Exercise goal — Repeat the listing below line by line, exactly, leaving its pictures behind.

Provided data —
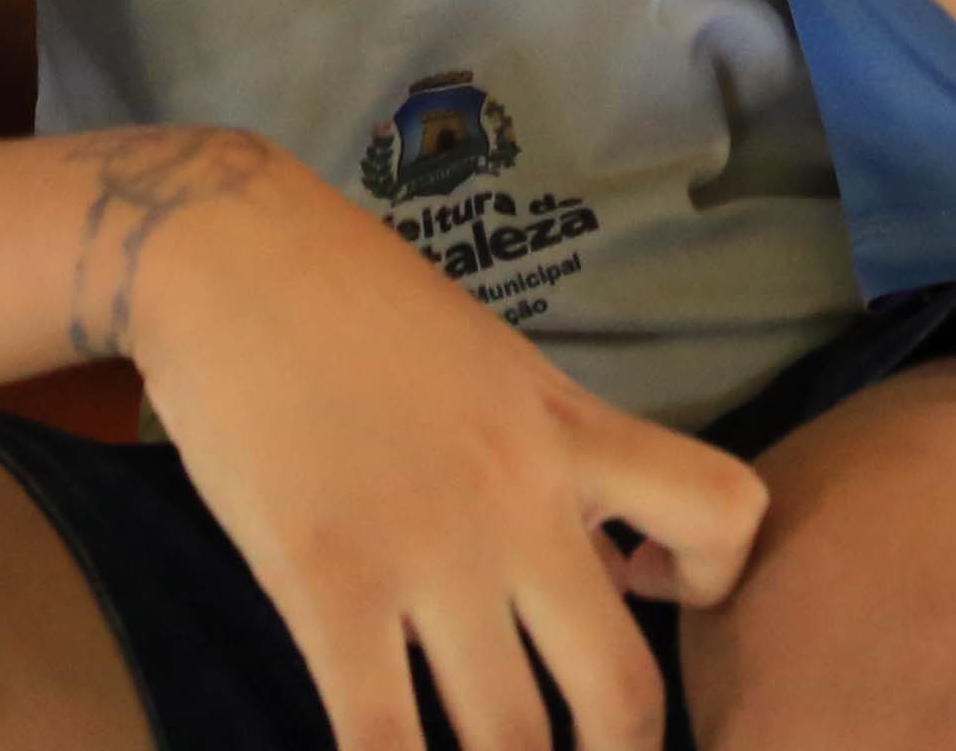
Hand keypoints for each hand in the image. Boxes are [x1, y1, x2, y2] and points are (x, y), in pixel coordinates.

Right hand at [120, 136, 762, 750]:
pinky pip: (382, 742)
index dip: (714, 578)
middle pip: (622, 692)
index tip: (646, 592)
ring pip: (509, 742)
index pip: (725, 512)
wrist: (231, 253)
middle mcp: (523, 500)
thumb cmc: (358, 305)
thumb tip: (602, 560)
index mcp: (572, 431)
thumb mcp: (497, 365)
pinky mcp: (326, 585)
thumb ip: (555, 459)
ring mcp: (428, 551)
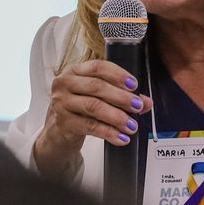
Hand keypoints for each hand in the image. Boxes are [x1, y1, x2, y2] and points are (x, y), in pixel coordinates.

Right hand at [31, 59, 151, 179]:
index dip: (118, 75)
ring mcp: (61, 103)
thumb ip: (121, 97)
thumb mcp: (97, 99)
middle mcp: (65, 83)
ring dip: (117, 116)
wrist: (57, 133)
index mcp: (74, 71)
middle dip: (121, 97)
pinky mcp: (63, 122)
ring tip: (132, 125)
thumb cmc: (78, 110)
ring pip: (93, 106)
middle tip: (138, 106)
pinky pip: (90, 126)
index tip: (134, 85)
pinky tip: (121, 137)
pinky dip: (109, 133)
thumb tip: (146, 102)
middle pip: (96, 86)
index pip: (98, 67)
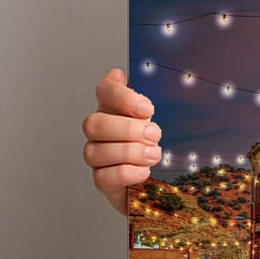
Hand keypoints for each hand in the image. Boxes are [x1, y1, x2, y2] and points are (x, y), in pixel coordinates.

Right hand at [81, 67, 160, 216]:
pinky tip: (145, 171)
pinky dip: (126, 173)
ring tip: (154, 155)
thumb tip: (139, 79)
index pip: (104, 90)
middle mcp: (100, 130)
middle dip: (128, 130)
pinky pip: (102, 177)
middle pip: (94, 123)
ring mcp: (97, 155)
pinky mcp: (102, 179)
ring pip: (95, 152)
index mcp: (114, 107)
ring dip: (129, 153)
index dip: (122, 97)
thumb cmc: (158, 140)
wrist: (160, 175)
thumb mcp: (165, 116)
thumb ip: (154, 100)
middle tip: (154, 135)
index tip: (148, 109)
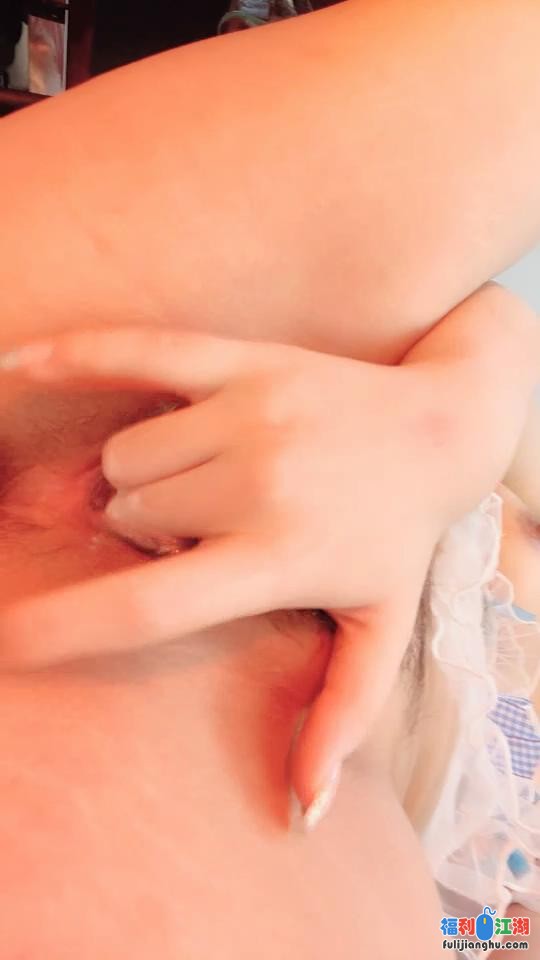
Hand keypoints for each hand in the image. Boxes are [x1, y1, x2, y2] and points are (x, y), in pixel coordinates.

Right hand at [0, 326, 447, 824]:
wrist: (445, 429)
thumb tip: (302, 811)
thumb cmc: (399, 536)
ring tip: (198, 482)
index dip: (63, 628)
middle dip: (144, 533)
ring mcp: (248, 413)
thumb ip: (342, 718)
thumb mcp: (382, 628)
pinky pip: (137, 352)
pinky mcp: (245, 361)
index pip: (147, 606)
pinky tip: (17, 366)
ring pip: (127, 458)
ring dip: (142, 478)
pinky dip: (71, 358)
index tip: (6, 645)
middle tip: (199, 529)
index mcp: (278, 558)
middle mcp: (257, 484)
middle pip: (129, 516)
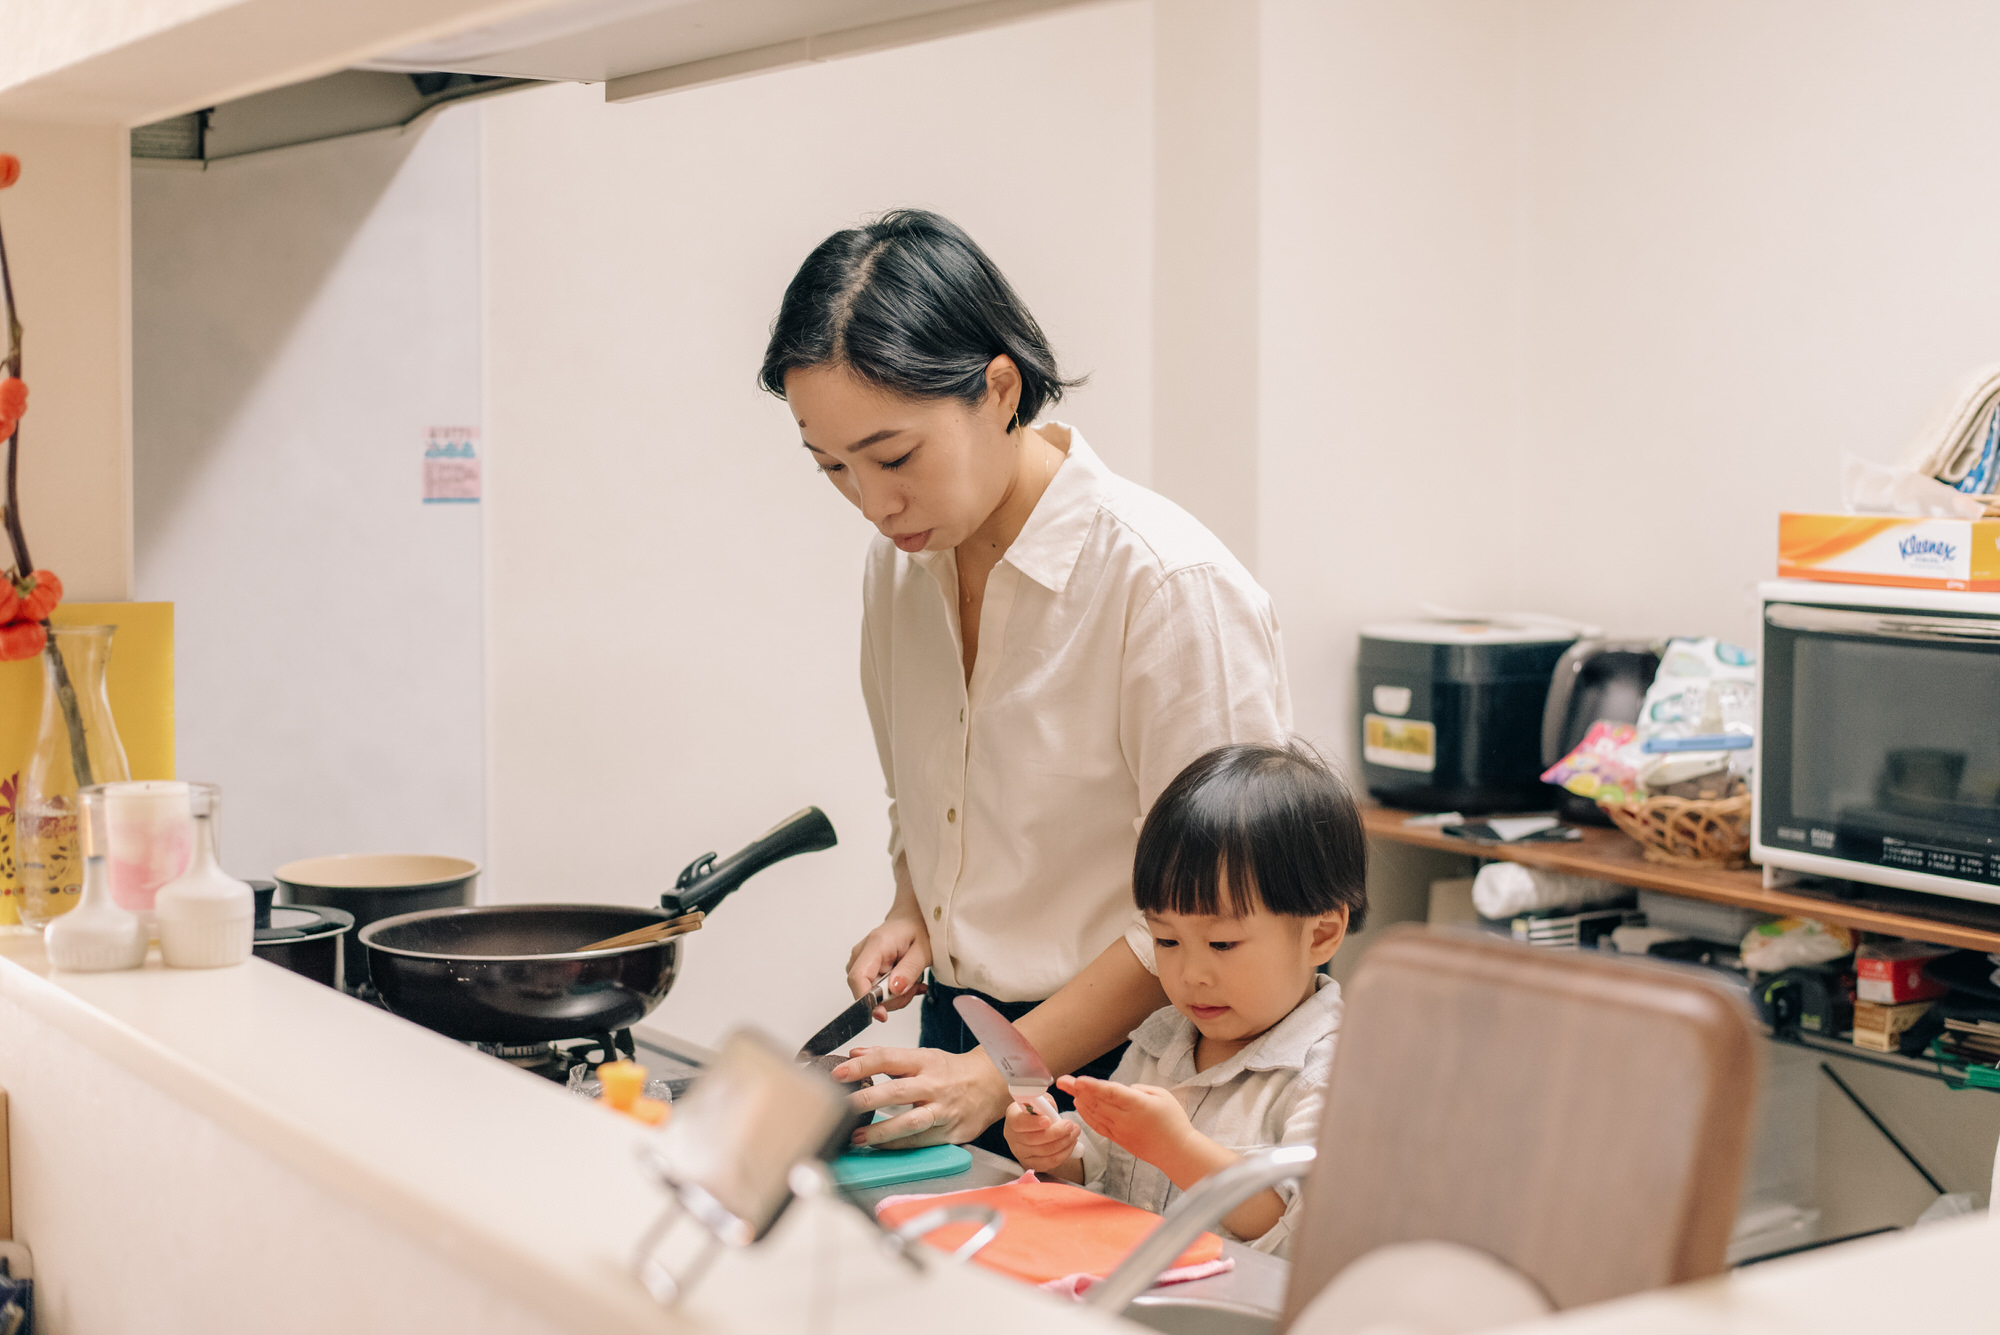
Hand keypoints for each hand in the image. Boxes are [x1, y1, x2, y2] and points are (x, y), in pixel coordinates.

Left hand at [832, 1045, 1010, 1147]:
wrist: (992, 1085)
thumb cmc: (953, 1071)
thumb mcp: (922, 1056)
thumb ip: (887, 1057)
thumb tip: (855, 1055)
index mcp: (925, 1062)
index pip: (888, 1059)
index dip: (861, 1066)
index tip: (839, 1073)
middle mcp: (934, 1085)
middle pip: (896, 1092)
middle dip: (866, 1100)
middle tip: (842, 1106)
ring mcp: (943, 1111)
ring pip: (909, 1123)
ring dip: (880, 1131)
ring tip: (857, 1136)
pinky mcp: (949, 1132)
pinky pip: (920, 1141)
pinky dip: (897, 1144)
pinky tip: (878, 1146)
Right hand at [846, 914, 930, 1020]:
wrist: (912, 917)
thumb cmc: (918, 928)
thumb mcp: (924, 949)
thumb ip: (910, 970)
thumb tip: (895, 989)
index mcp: (876, 944)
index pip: (858, 978)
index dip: (866, 1000)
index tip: (882, 1014)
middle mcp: (862, 952)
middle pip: (866, 991)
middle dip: (892, 998)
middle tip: (914, 987)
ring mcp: (861, 961)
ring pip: (871, 994)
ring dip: (896, 995)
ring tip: (913, 980)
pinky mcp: (865, 968)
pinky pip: (875, 990)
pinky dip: (893, 991)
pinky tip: (906, 981)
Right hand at [1003, 1101, 1079, 1172]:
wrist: (1032, 1126)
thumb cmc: (1037, 1110)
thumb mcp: (1039, 1100)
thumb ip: (1044, 1102)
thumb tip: (1049, 1107)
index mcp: (1013, 1117)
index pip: (1018, 1123)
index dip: (1033, 1123)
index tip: (1048, 1120)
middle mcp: (1013, 1137)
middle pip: (1032, 1140)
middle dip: (1056, 1133)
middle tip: (1070, 1125)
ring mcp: (1021, 1153)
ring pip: (1043, 1152)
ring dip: (1064, 1142)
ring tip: (1075, 1132)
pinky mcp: (1031, 1163)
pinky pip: (1049, 1162)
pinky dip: (1063, 1153)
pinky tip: (1071, 1143)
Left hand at [1060, 1076, 1194, 1165]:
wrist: (1176, 1151)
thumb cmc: (1173, 1121)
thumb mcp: (1163, 1095)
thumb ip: (1140, 1088)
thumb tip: (1124, 1089)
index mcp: (1138, 1105)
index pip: (1111, 1093)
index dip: (1093, 1086)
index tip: (1078, 1080)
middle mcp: (1126, 1119)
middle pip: (1097, 1102)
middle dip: (1077, 1090)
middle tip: (1062, 1080)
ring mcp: (1120, 1131)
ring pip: (1095, 1114)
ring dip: (1080, 1101)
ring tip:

Answer section —
Hand keypoints for each hand in the image. Boxes are [x1, y1, x2, y2] and points are (x, y), in pixel coordinates.

Right hand at [120, 136, 762, 750]:
pinky pip: (382, 742)
index dip: (714, 578)
middle pip: (622, 692)
index tip: (646, 592)
ring pip: (509, 742)
index pip: (725, 512)
wrist: (231, 253)
middle mcp: (523, 500)
thumb cmc: (358, 305)
thumb tip: (602, 560)
index mcp: (572, 431)
thumb mcp: (497, 365)
pinky mcp: (326, 585)
thumb ip: (555, 459)
ring mcp: (428, 551)
Hand keypoints for each hand in the image. Boxes are [x1, y1, x2, y2] and points are (x, y), in pixel coordinates.

Right hand at [31, 59, 151, 179]:
index dip: (118, 75)
ring mcp: (61, 103)
thumb ip: (121, 97)
thumb mcp: (97, 99)
middle mcp: (65, 83)
ring dip: (117, 116)
wrist: (57, 133)
index mcp: (74, 71)
middle dip: (121, 97)
pinky mcp: (63, 122)
ring tip: (132, 125)
thumb cmc: (78, 110)
ring pip: (93, 106)
middle tip: (138, 106)
pinky pip: (90, 126)
index tip: (134, 85)
pinky tip: (121, 137)
pinky dip: (109, 133)
thumb tip: (146, 102)
middle pip: (96, 86)
index pip: (98, 67)
Hand keypoints for each hand in the image. Boxes are [x1, y1, x2, y2] and points are (x, y), in pixel coordinates.

Right hand at [81, 67, 160, 216]:
pinky tip: (145, 171)
pinky dip: (126, 173)
ring tip: (154, 155)
thumb tip: (139, 79)
index pip: (104, 90)
middle mcp: (100, 130)
middle dip: (128, 130)
pinky pip: (102, 177)
middle pip: (94, 123)
ring mcp: (97, 155)
pinky mcp: (102, 179)
ring pip: (95, 152)
index mcp: (114, 107)
ring dip: (129, 153)
index dip: (122, 97)
thumb cmc: (158, 140)
wrist: (160, 175)
thumb mcp: (165, 116)
thumb ip: (154, 100)
middle tip: (154, 135)
index tip: (148, 109)
Hand keypoints for each hand in the image. Boxes are [x1, y1, x2, y2] and points are (x, y), in pixel coordinates.

Right hand at [0, 326, 447, 824]:
wrist: (445, 429)
thumb tip: (302, 811)
thumb cmc: (399, 536)
ring tip: (198, 482)
index dip: (63, 628)
middle dip: (144, 533)
ring mcp: (248, 413)
thumb ip: (342, 718)
thumb mcp: (382, 628)
pinky pip: (137, 352)
pinky mcp: (245, 361)
index pip: (147, 606)
pinky tip: (17, 366)
ring pip: (127, 458)
ring dip: (142, 478)
pinky dip: (71, 358)
index tip: (6, 645)
middle tip: (199, 529)
index mcp: (278, 558)
middle mcp: (257, 484)
middle pip: (129, 516)
Hand keypoints for each hand in the image. Boxes are [x1, y1, x2, y2] and points are (x, y), in pixel coordinates.

Left hand at [832, 1045, 1010, 1147]:
wrist: (992, 1085)
thumb cmc: (953, 1071)
thumb mcp: (922, 1056)
thumb ip: (887, 1057)
thumb tip: (855, 1055)
index mcp: (925, 1062)
index pip: (888, 1059)
index dip: (861, 1066)
index tip: (839, 1073)
middle mcp: (934, 1085)
middle pip: (896, 1092)
middle dip: (866, 1100)
middle tip: (842, 1106)
ring mcp: (943, 1111)
ring pip: (909, 1123)
ring dip: (880, 1131)
ring tip: (857, 1136)
pinky mcp: (949, 1132)
pinky pip: (920, 1141)
pinky dip: (897, 1144)
pinky tip: (878, 1146)
Right hand at [846, 914, 930, 1020]:
wrist: (912, 917)
thumb cmc: (918, 928)
thumb mcp: (924, 949)
thumb ip: (910, 970)
thumb tip: (895, 989)
index mcp: (876, 944)
index pip: (858, 978)
index dip: (866, 1000)
index tip: (882, 1014)
middle mcp: (862, 952)
middle pip: (866, 991)
middle dip: (892, 998)
middle tip: (914, 987)
ring mcp: (861, 961)
ring pip: (871, 994)
ring dip: (896, 995)
ring tip: (913, 980)
pinky mcp: (865, 968)
pinky pip: (875, 990)
pinky dip: (893, 991)
pinky tip: (906, 981)
Right hand at [1003, 1101, 1079, 1172]:
wrist: (1032, 1126)
thumb cmc: (1037, 1110)
thumb mcp: (1039, 1100)
thumb ip: (1044, 1102)
thumb tip: (1049, 1107)
index mcp: (1013, 1117)
index pip: (1018, 1123)
index dip: (1033, 1123)
index tip: (1048, 1120)
middle mcp: (1013, 1137)
middle pip: (1032, 1140)
middle dip: (1056, 1133)
middle tip: (1070, 1125)
ring mcp: (1021, 1153)
ring pip: (1043, 1152)
ring dip: (1064, 1142)
ring tip: (1075, 1132)
pinky mcp: (1031, 1163)
pinky pip: (1049, 1162)
pinky dip: (1063, 1153)
pinky tip: (1071, 1143)
Left hand at [1060, 1076, 1194, 1165]:
wrist: (1176, 1151)
thumb cmc: (1173, 1121)
thumb mcp: (1163, 1095)
thumb ip: (1140, 1088)
thumb tip: (1124, 1089)
index mcp: (1138, 1105)
index pip: (1111, 1093)
index dip: (1093, 1086)
index tip: (1078, 1080)
middle mcp: (1126, 1119)
middle pip: (1097, 1102)
middle dip: (1077, 1090)
middle tip: (1062, 1080)
ring mcp: (1120, 1131)
ring pip: (1095, 1114)
ring dip: (1080, 1101)
ring tip:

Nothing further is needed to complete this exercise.